> Exercise description
Where the line containing "non-Hodgkin's type, Low" appears in the records below, begin there and write out each line exactly until the last one, and nothing more.

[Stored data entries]
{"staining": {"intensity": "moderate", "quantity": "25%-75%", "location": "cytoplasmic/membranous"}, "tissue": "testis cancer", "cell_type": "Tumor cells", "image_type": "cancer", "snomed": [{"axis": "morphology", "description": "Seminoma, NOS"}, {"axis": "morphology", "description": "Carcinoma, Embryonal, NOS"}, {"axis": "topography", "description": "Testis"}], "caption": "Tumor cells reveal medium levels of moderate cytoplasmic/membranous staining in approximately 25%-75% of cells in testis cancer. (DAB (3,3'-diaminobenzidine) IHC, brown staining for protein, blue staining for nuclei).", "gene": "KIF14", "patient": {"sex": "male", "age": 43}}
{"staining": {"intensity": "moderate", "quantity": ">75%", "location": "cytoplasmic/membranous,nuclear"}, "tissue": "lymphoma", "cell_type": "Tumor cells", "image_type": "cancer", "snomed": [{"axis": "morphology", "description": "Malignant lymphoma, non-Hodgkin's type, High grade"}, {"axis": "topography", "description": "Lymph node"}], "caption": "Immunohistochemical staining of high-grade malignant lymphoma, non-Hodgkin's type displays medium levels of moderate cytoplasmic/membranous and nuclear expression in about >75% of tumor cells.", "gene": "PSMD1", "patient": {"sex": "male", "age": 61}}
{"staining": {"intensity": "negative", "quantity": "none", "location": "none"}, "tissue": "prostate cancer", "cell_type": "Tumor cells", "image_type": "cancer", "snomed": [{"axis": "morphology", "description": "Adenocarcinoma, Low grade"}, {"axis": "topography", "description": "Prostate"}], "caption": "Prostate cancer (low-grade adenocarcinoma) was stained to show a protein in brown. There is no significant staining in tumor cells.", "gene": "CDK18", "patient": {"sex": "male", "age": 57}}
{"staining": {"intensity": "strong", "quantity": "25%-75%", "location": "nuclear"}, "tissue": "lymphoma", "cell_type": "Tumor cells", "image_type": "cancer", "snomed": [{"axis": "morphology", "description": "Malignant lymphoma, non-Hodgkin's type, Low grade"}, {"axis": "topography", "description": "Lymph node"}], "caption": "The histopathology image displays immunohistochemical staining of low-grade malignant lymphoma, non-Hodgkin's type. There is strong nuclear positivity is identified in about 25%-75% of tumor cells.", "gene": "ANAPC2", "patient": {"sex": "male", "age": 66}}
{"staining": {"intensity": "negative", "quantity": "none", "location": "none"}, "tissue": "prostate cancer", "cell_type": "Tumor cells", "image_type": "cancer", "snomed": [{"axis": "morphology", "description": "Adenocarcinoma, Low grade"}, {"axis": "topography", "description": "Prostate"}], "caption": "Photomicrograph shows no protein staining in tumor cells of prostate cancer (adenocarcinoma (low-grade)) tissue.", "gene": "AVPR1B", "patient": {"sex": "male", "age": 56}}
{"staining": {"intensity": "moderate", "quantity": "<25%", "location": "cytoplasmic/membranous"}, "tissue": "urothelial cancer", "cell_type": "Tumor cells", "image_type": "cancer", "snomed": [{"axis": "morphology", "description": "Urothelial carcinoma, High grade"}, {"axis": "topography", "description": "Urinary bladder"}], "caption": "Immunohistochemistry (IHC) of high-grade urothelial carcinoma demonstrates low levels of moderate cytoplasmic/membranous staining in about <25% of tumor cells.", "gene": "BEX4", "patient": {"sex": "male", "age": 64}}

> Output for this exercise
{"staining": {"intensity": "strong", "quantity": "25%-75%", "location": "nuclear"}, "tissue": "lymphoma", "cell_type": "Tumor cells", "image_type": "cancer", "snomed": [{"axis": "morphology", "description": "Malignant lymphoma, non-Hodgkin's type, Low grade"}, {"axis": "topography", "description": "Lymph node"}], "caption": "The histopathology image displays immunohistochemical staining of low-grade malignant lymphoma, non-Hodgkin's type. There is strong nuclear positivity is identified in about 25%-75% of tumor cells.", "gene": "ANAPC2", "patient": {"sex": "male", "age": 66}}
{"staining": {"intensity": "negative", "quantity": "none", "location": "none"}, "tissue": "prostate cancer", "cell_type": "Tumor cells", "image_type": "cancer", "snomed": [{"axis": "morphology", "description": "Adenocarcinoma, Low grade"}, {"axis": "topography", "description": "Prostate"}], "caption": "Photomicrograph shows no protein staining in tumor cells of prostate cancer (adenocarcinoma (low-grade)) tissue.", "gene": "AVPR1B", "patient": {"sex": "male", "age": 56}}
{"staining": {"intensity": "moderate", "quantity": "<25%", "location": "cytoplasmic/membranous"}, "tissue": "urothelial cancer", "cell_type": "Tumor cells", "image_type": "cancer", "snomed": [{"axis": "morphology", "description": "Urothelial carcinoma, High grade"}, {"axis": "topography", "description": "Urinary bladder"}], "caption": "Immunohistochemistry (IHC) of high-grade urothelial carcinoma demonstrates low levels of moderate cytoplasmic/membranous staining in about <25% of tumor cells.", "gene": "BEX4", "patient": {"sex": "male", "age": 64}}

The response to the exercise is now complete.